"In the 1930s, public skepticism about the press’s ability to cover politics fairly was very high. It reached a peak in the spring of 1939 when 61% said newspapers were unfair in their treatment of political news. That’s not much different from the result obtained by the Pew Research Center in 1997 when 67% said news organizations tend to favor one side in their reporting on political and social issues" (Haiman 65).
After reading this section of Haiman's book, I found the above quote to be extremely important in today's 21st century news reporting industry. I bet that each of you know what type of paper your hometown has - liberal or conservative?
It seems to be amazing that politics have been named for particular papers. I also believe that this is not a good thing because if someone is conservative, then they might not buy a paper that is deemed liberal. Fariness is the right thing to do, but it seems that a reporter may interview more conservative politicans than liberal or the other way around.
Why is the paper unfair when reporting politics?
Has the media influenced the way articles are reported?

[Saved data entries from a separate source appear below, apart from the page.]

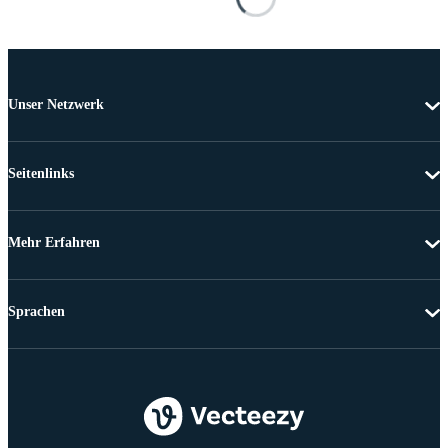
Unser Netzwerk
Seitenlinks
Mehr Erfahren
Sprachen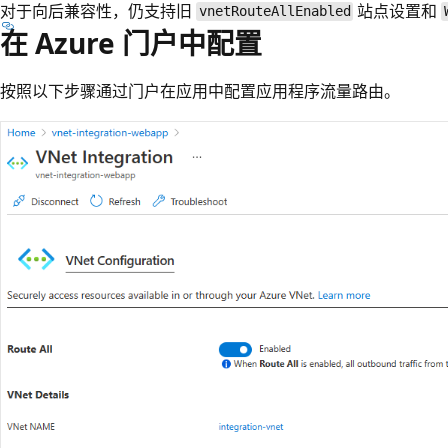
对于向后兼容性，仍支持旧
站点设置和
vnetRouteAllEnabled
在 Azure 门户中配置
按照以下步骤通过门户在应用中配置应用程序流量路由。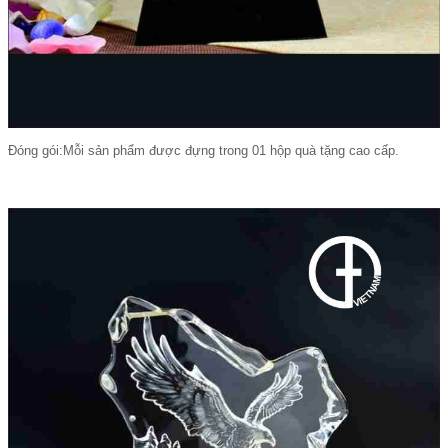
Đóng gói:Mỗi sản phẩm được đựng trong 01 hộp quà tặng cao cấp.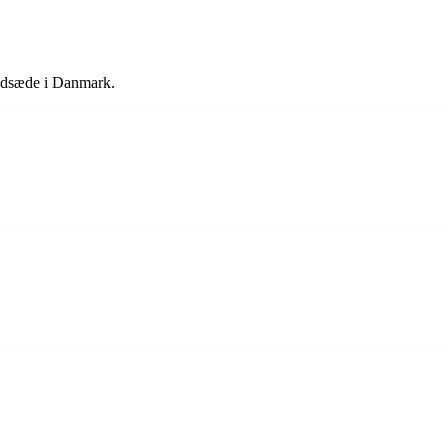
vedsæde i Danmark.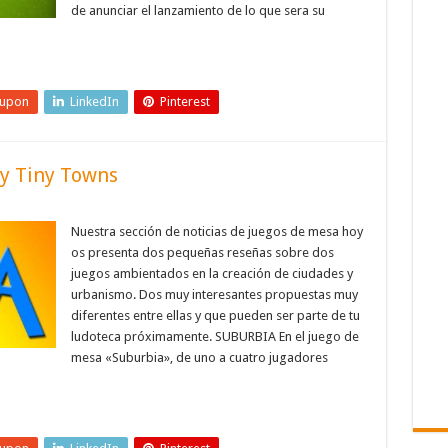
de anunciar el lanzamiento de lo que sera su
eupon
LinkedIn
Pinterest
 y Tiny Towns
Nuestra sección de noticias de juegos de mesa hoy
os presenta dos pequeñas reseñas sobre dos
juegos ambientados en la creación de ciudades y
urbanismo. Dos muy interesantes propuestas muy
diferentes entre ellas y que pueden ser parte de tu
ludoteca próximamente. SUBURBIA En el juego de
mesa «Suburbia», de uno a cuatro jugadores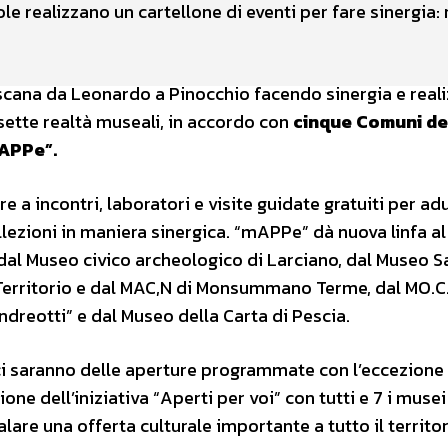
e realizzano un cartellone di eventi per fare sinergia: 
oscana da Leonardo a Pinocchio facendo sinergia e real
ette realtà museali, in accordo con
cinque Comuni de
APPe”.
e a incontri, laboratori e visite guidate gratuiti per adu
llezioni in maniera sinergica. “mAPPe” dà nuova linfa al
al Museo civico archeologico di Larciano, dal Museo S
 Territorio e dal MAC,N di Monsummano Terme, dal MO.C.
dreotti” e dal Museo della Carta di Pescia.
ci saranno delle aperture programmate con l’eccezione 
e dell’iniziativa “Aperti per voi” con tutti e 7 i musei
e una offerta culturale importante a tutto il territor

In 1939, Haiman said that more than half (about 60%) of the surveryed people said the paper was unfair, but in 1997 more than half (about 70%) said that the paper seemed unfair.
Why has this number increased with the new types of technology that we have available to us?
If the paper seems so unfair, then why do people read it? Is it because if one is conservative, then they will buy a conservative paper and if one is liberal, then they will buy a liberal paper?